Obama e Brennan dizem que ações deste tipo são legais e têm gerado resultados positivos à segurança norte-americana, pois por meio delas os EUA mataram diversos líderes e militantes importantes da rede terrorista. Na prática, não é bem assim. Muitos dos ataques com drones matam, além dos supostos terroristas, civis, incluindo mulheres e crianças, que nada têm a ver com a Al-Qaeda. A estratégia de Obama é, além de moralmente condenável, errada do ponto de vista pragmático. Cada morte por “efeito colateral” provoca mais ódio aos EUA, abrindo espaço para que a Al-Qaeda recrute novos militantes. Obama parece não se importar com essas críticas e a nomeação de Brennan para o comando da CIA é a maior prova disso.

Na estratégia de segurança nacional de Obama, os voos não tripulados são um complemento a sua tentativa de diminuir o uso de forças militares norte-americanas no exterior. É para garantir a redução da presença física dos EUA em outros países que Obama nomeou Chuck Hagel para a Defesa.
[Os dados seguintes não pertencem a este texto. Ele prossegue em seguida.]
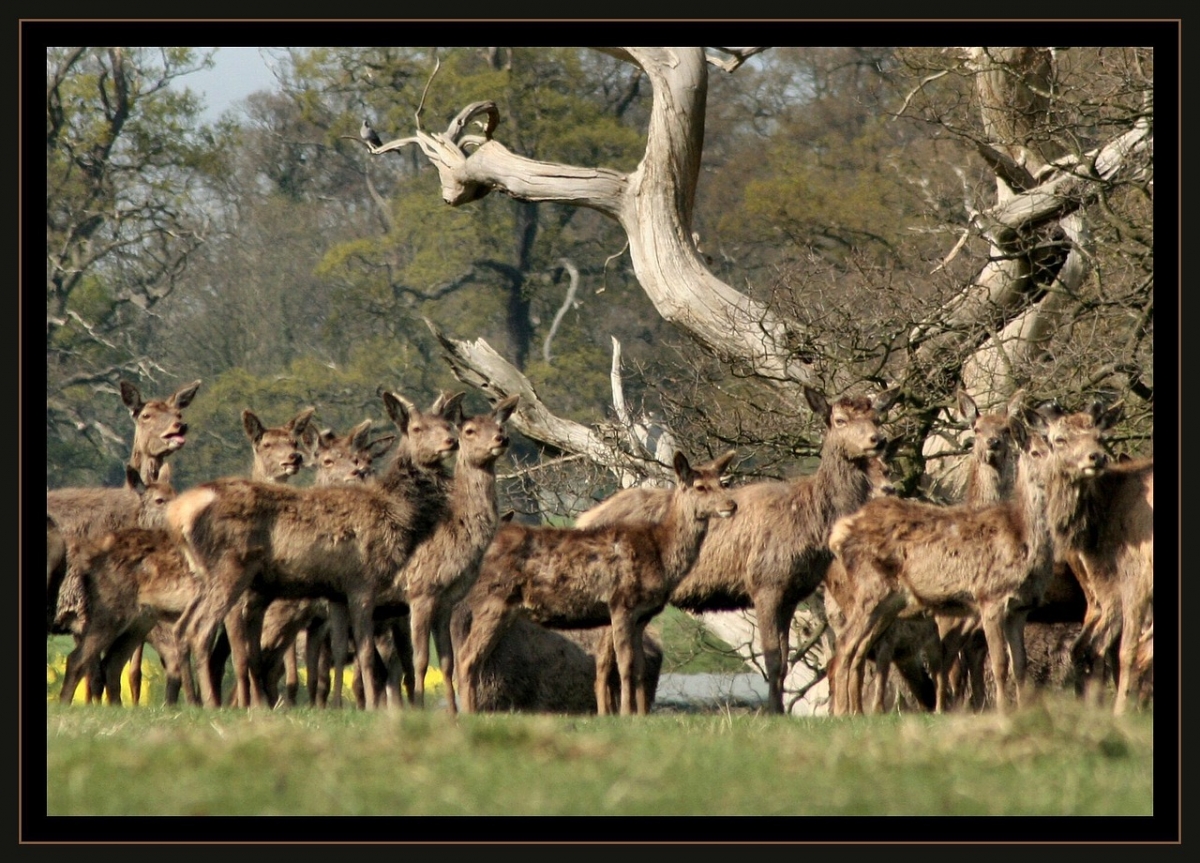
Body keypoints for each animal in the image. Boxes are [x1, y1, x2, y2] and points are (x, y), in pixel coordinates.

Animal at [168, 391, 463, 710]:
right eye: (417, 428)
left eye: (447, 424)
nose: (451, 441)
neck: (398, 512)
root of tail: (179, 512)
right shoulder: (362, 580)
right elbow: (367, 655)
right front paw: (373, 707)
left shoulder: (336, 594)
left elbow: (342, 657)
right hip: (230, 568)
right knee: (201, 629)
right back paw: (212, 703)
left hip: (204, 575)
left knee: (183, 627)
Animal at [453, 448, 739, 720]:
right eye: (700, 487)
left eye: (721, 482)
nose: (732, 504)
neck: (661, 551)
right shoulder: (622, 603)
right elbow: (625, 665)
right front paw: (625, 714)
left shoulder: (642, 616)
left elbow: (639, 667)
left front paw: (638, 716)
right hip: (493, 600)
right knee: (466, 657)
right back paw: (469, 713)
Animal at [573, 388, 902, 720]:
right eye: (840, 420)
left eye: (877, 416)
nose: (878, 439)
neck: (810, 524)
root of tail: (582, 520)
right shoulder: (765, 582)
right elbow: (773, 658)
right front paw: (774, 712)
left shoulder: (791, 593)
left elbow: (785, 660)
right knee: (605, 659)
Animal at [830, 403, 1108, 715]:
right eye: (1038, 451)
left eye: (1060, 443)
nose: (1092, 458)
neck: (1022, 539)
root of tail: (839, 534)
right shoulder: (990, 597)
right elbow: (999, 663)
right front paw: (1002, 710)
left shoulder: (1020, 609)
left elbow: (1020, 665)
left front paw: (1023, 709)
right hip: (870, 588)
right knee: (844, 645)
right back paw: (843, 712)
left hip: (889, 602)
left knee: (858, 649)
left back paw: (856, 711)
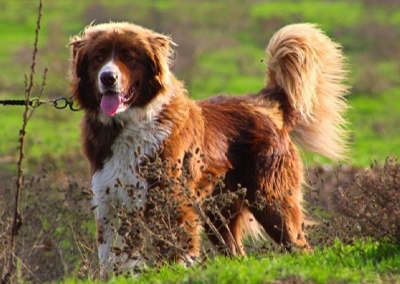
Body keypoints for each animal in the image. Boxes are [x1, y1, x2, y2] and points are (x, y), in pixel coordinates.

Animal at [69, 21, 350, 278]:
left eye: (128, 57)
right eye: (98, 57)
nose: (108, 77)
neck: (128, 123)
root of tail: (266, 105)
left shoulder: (172, 202)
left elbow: (174, 253)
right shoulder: (111, 203)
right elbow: (115, 259)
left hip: (271, 200)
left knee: (300, 247)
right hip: (220, 212)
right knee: (237, 252)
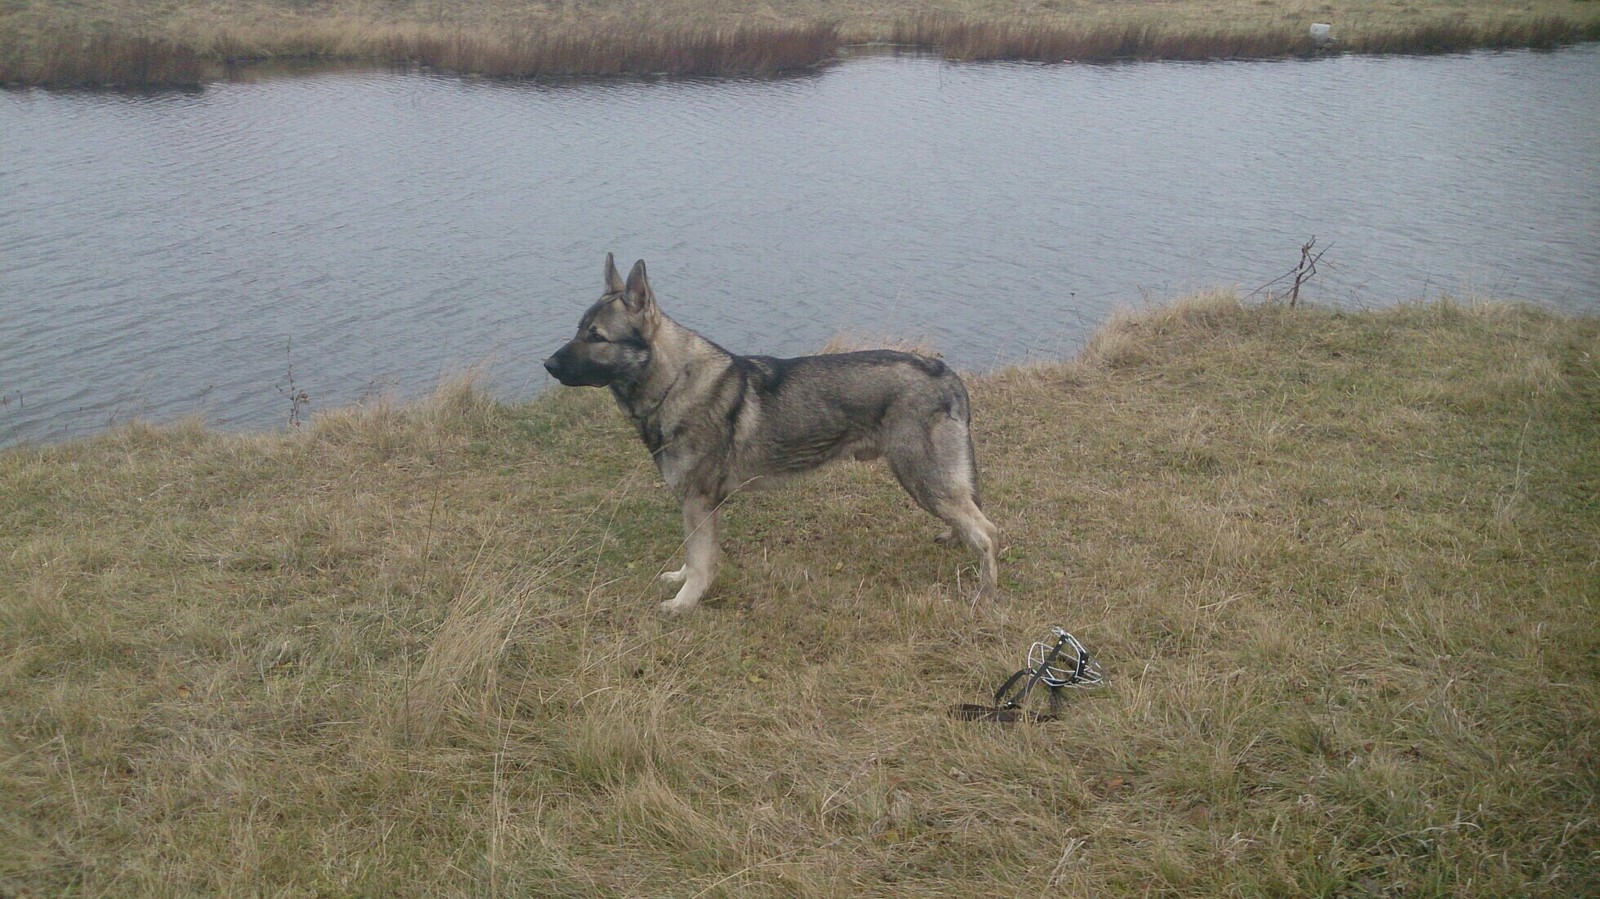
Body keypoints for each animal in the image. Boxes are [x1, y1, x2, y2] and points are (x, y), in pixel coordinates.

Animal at [550, 255, 998, 611]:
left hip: (923, 480)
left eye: (597, 337)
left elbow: (699, 561)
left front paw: (684, 603)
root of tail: (944, 374)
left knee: (987, 533)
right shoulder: (696, 506)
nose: (547, 365)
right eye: (577, 330)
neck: (674, 382)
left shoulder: (699, 502)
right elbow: (693, 558)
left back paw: (984, 595)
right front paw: (679, 582)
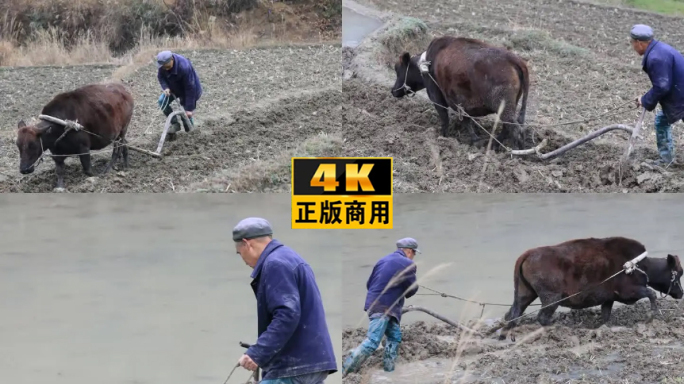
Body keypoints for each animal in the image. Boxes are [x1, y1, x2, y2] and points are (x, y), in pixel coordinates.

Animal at [390, 36, 528, 150]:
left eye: (398, 69)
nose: (393, 91)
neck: (427, 64)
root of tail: (515, 60)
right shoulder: (462, 105)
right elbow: (467, 121)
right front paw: (476, 139)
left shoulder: (437, 99)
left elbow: (446, 119)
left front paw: (442, 137)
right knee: (508, 128)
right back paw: (495, 145)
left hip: (504, 107)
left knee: (515, 129)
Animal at [500, 237, 680, 340]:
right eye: (677, 274)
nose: (681, 293)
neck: (640, 265)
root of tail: (527, 255)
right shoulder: (629, 292)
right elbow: (651, 293)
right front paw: (652, 316)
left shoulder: (609, 299)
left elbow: (606, 315)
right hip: (552, 299)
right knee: (541, 317)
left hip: (525, 294)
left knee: (512, 314)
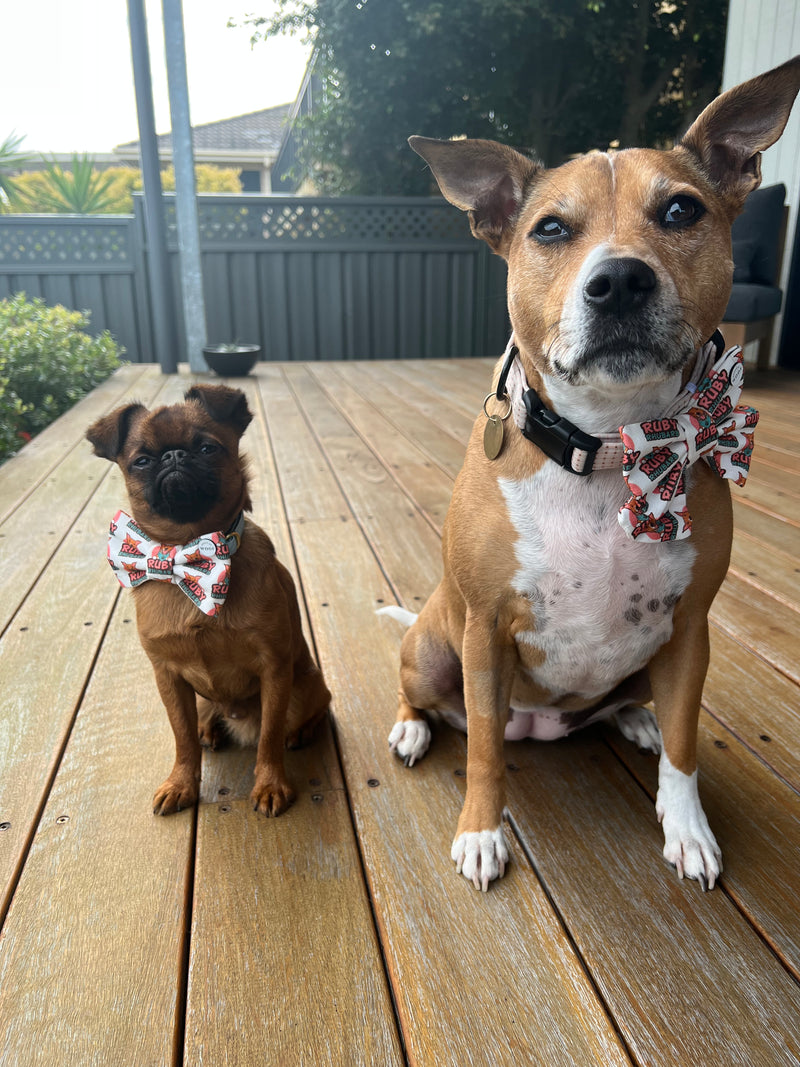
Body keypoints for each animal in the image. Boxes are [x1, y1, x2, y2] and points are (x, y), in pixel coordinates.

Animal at [84, 384, 328, 815]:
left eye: (207, 448)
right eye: (140, 461)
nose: (174, 455)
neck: (188, 552)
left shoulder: (275, 669)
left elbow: (269, 737)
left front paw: (270, 785)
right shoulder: (168, 677)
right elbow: (181, 738)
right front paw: (181, 783)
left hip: (305, 686)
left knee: (308, 713)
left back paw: (301, 733)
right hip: (199, 696)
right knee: (202, 718)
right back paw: (208, 729)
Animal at [384, 58, 800, 892]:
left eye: (681, 210)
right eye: (550, 228)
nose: (620, 281)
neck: (609, 448)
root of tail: (540, 724)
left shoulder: (690, 630)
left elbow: (687, 742)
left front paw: (688, 827)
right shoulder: (485, 632)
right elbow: (484, 749)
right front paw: (481, 831)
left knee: (632, 705)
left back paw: (635, 716)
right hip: (437, 646)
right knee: (425, 695)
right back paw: (412, 729)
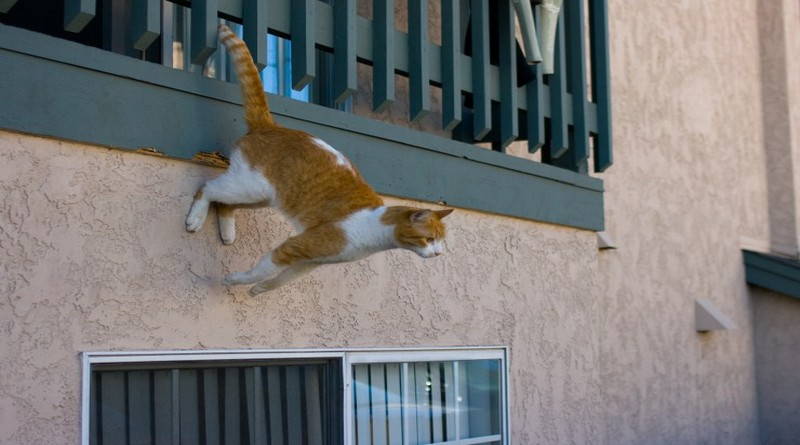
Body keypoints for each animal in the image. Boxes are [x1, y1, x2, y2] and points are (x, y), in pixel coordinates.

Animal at [185, 24, 453, 296]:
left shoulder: (310, 261)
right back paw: (195, 220)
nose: (439, 254)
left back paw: (227, 233)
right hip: (250, 187)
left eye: (441, 241)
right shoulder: (297, 245)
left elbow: (280, 279)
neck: (374, 227)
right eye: (429, 239)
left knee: (224, 202)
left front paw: (258, 290)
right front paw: (236, 281)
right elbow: (264, 268)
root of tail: (270, 126)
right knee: (207, 188)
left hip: (262, 197)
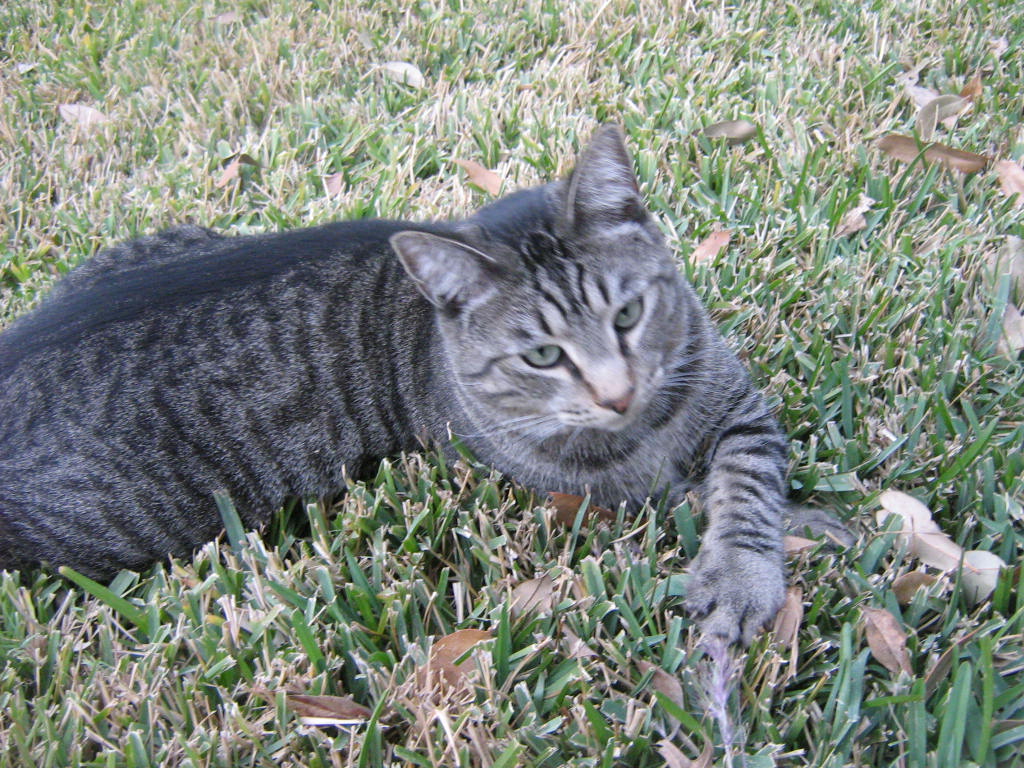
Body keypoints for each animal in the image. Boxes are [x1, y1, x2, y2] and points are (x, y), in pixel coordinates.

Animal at [0, 125, 790, 645]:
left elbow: (748, 480)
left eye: (628, 314)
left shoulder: (741, 406)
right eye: (541, 355)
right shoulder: (589, 490)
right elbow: (694, 495)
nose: (617, 395)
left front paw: (742, 576)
Ex-senador, Hagel é amigo de Obama e de seu vice, Joe Biden. Sua nomeação, entretanto, não se deve apenas a isso. Hagel é membro do Partido Republicano, de oposição a Obama, e veterano da Guerra do Vietnã. Essas duas características podem dar ao presidente dos EUA a cobertura política necessária para confirmar a saída do Afeganistão em 2014 e os grandes cortes no orçamento militar para os próximos anos, medidas às quais os republicanos se opõem.

Ao contrário de seus colegas de partido, Hagel não segue a cartilha neoconservadora de George W. Bush na política externa. Enquanto muitos republicanos estão prontos a arriscar a vida de soldados norte-americanos em nome causas tidas como nobres, Hagel não é um entusiasta de operações no exterior. Nas palavras do analista Jacob Heilbrunn em artigo na revista Foreign Policy, a "lealdade mais profunda" de Hagel é com os militares que lutam as guerras, e não com os políticos que as ordenam.

Ao adotar uma política externa na qual os grupos terroristas são pressionados com ataques de drones, mas as tropas são poupadas, a administração Obama abre necessariamente um caminho para o diálogo com Estados considerados inimigos. As nomeações de Brennan e Hagel complementam, assim, a escolha de John Kerry para substituir Hillary Clinton na chefia da diplomacia norte-americana. Conhecido por privilegiar negociações em detrimento de ações militares, Kerry formará com Brennan e Hagel o trio que, sob Obama, tentará manter a influência dos Estados Unidos no mundo sem despender bilhões de dólares e agravar ainda mais a crise econômica atravessada pelo país.